Miss Scarlet (and the Duke) and Late Victorian History
Over the summer, we got a subscription to PBS to watch the French mystery series The Mountain Detective (Alex Hugo), and then having quickly dispatched all the available episodes of that show, we went on to Moonflower Murders.
A couple of weeks ago, as I wondered whether there is no more to watch on PBS while contemplating the state of my streaming subscriptions, a timely notice came to our email about a show called Miss Scarlet apparently starting its fifth season. After a brief bit of research, I discovered that the show was Miss Scarlet and the Duke for four seasons but that its co-star (amicably) left the show at the end of the fourth season.

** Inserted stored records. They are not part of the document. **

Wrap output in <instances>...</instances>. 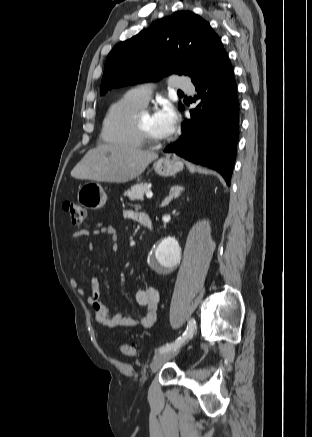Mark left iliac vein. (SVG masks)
Instances as JSON below:
<instances>
[{"label": "left iliac vein", "instance_id": "1", "mask_svg": "<svg viewBox=\"0 0 312 437\" xmlns=\"http://www.w3.org/2000/svg\"><path fill=\"white\" fill-rule=\"evenodd\" d=\"M178 352H179V348H175L156 355V357L151 363L152 372L158 371L167 361L174 358L178 354Z\"/></svg>", "mask_w": 312, "mask_h": 437}]
</instances>
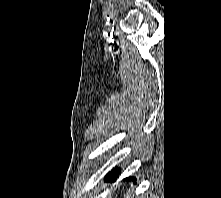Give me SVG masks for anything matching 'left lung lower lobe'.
I'll return each instance as SVG.
<instances>
[{
  "label": "left lung lower lobe",
  "instance_id": "0a47b994",
  "mask_svg": "<svg viewBox=\"0 0 221 198\" xmlns=\"http://www.w3.org/2000/svg\"><path fill=\"white\" fill-rule=\"evenodd\" d=\"M119 172L120 170L119 169H114L113 171H111L107 177H105L106 180H109V181H114L118 176H119ZM127 180H135L133 177L131 178H127Z\"/></svg>",
  "mask_w": 221,
  "mask_h": 198
}]
</instances>
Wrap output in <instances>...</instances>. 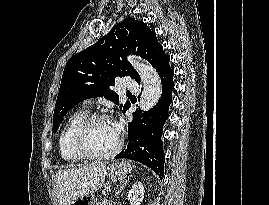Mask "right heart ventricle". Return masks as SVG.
Instances as JSON below:
<instances>
[{
    "label": "right heart ventricle",
    "mask_w": 269,
    "mask_h": 205,
    "mask_svg": "<svg viewBox=\"0 0 269 205\" xmlns=\"http://www.w3.org/2000/svg\"><path fill=\"white\" fill-rule=\"evenodd\" d=\"M88 117V111L79 110L67 119L58 138V146L62 159L69 163L83 161V158L74 146V136L81 123Z\"/></svg>",
    "instance_id": "e07e8e85"
}]
</instances>
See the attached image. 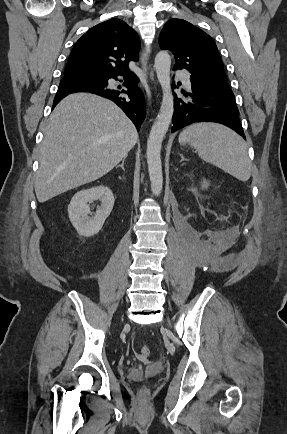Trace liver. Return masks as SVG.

For those who are not familiar: Miss Scarlet (with or without “the Duke”) centers around a young woman named Eliza Scarlet who, in late Victorian London, is determined to pursue a career as a private detective after the death of her father, a former Detective Inspector and then a private investigator. William “Duke” Wellington is a family friend and ex-colleague of her father’s who, as Scotland Yard Detective Inspector, both aids Eliza and is perpetually exasperated with her stubbornness.
Since the series seemed to receive generally positive reviews, we decided to try it on for size, so to speak. After completing the first season, I find it genial, if not necessarily gripping or original or clever. It’s a pleasant show, perfect for the PBS crowd (and the target audience for its myriad Viking cruise line ads)—which I mean in a (mostly) positive sense, especially since it looks like we’re keeping our subscription. I realize it sounds like I’m damning it with faint praise, so let me also add that it’s a show that I might consider teaching in future iterations of my detective fiction class.
Some might complain that Miss Scarlet and the Duke is a bit “revisionist” in presenting us with a gentlewoman protagonist* who never made her own bed in her life and has a maid attending to all her household needs but who also appears (for her time) fairly progressive in matters of sexual orientation as well as class, race, and (of course) gender politics.
On the other hand, storylines such as one for Season 1, Episode 3: “Deeds Not Words” offers a fairly authentic historical picture of the role of women in the latter half of the 19th century. Even if the series does not pinpoint a specific timeline for its episodes, “Deeds Not Words,” an episode revolving around the burgeoning suffragist movement, helps us place it around the late 1870s and early 1880s because of the recognizable cultural and historical moment it depicts.
1860s: With John Stuart Mill’s election to Parliament in 1865 and then his introduction, in subsequent years, of the motion to grant women the right to vote, the British suffrage movement would have clearly been a topic of conversation by the 1870s. Mill’s Subjection of Women (published in 1869) is an impassioned appeal on this topic that I often teach excerpts of.
Disappointing history spoiler: The legislation to grant ALL voters aged 21 or older, male and female, the right to vote doesn’t get achieved until 1928.
1870s: The middle of Episode 3 presents us with a moment when Eliza Scarlet’s maid asks her about the meaning of words on a pamphlet. Our detective protagonist responds that Ivy—the maid—would know how to read if she had been a boy. Of course, that can be somewhat misleading in that class position might have consigned male servants also to a lifetime of illiteracy even in the late 19th century. However, it’s also true that various education reforms—namely Education Act of 1870 (and again 1880)—made available (and then compulsory) education for all young children only late in Queen Victoria’s reign.
1880s: When I talk about the 1882 Married Women’s Property Act, students are variously surprised or outraged or resigned. Some students had not considered that a woman’s property would be considered her husband’s as a matter of course until legislation that specifically allowed for the opportunity to hold onto her wealth in her own name. (We see the importance and the clear need for this Act with the very first episode of Miss Scarlet and the Duke, but I don’t wish to provide any spoilers.)
Also significantly, the late 1860s to 1880s saw growing numbers of women attending British universities—though not being able to take degrees, especially from Oxford or Cambridge, until much later. We are told that a character from Episode 3 has taken classes at university, another important plot and historical point.
All in all, Miss Scarlet and the Duke (we haven’t said goodbye to “the Duke” yet in Season 1) provides an interesting gloss on the culture of its late Victorian London setting, so if you are inclined to take your mystery with a dose of history, this easy-viewing PBS show might just be your ticket?
*I write about another Victorian gentlewoman detective from Wilkie Collins’s The Law and the Lady (1875).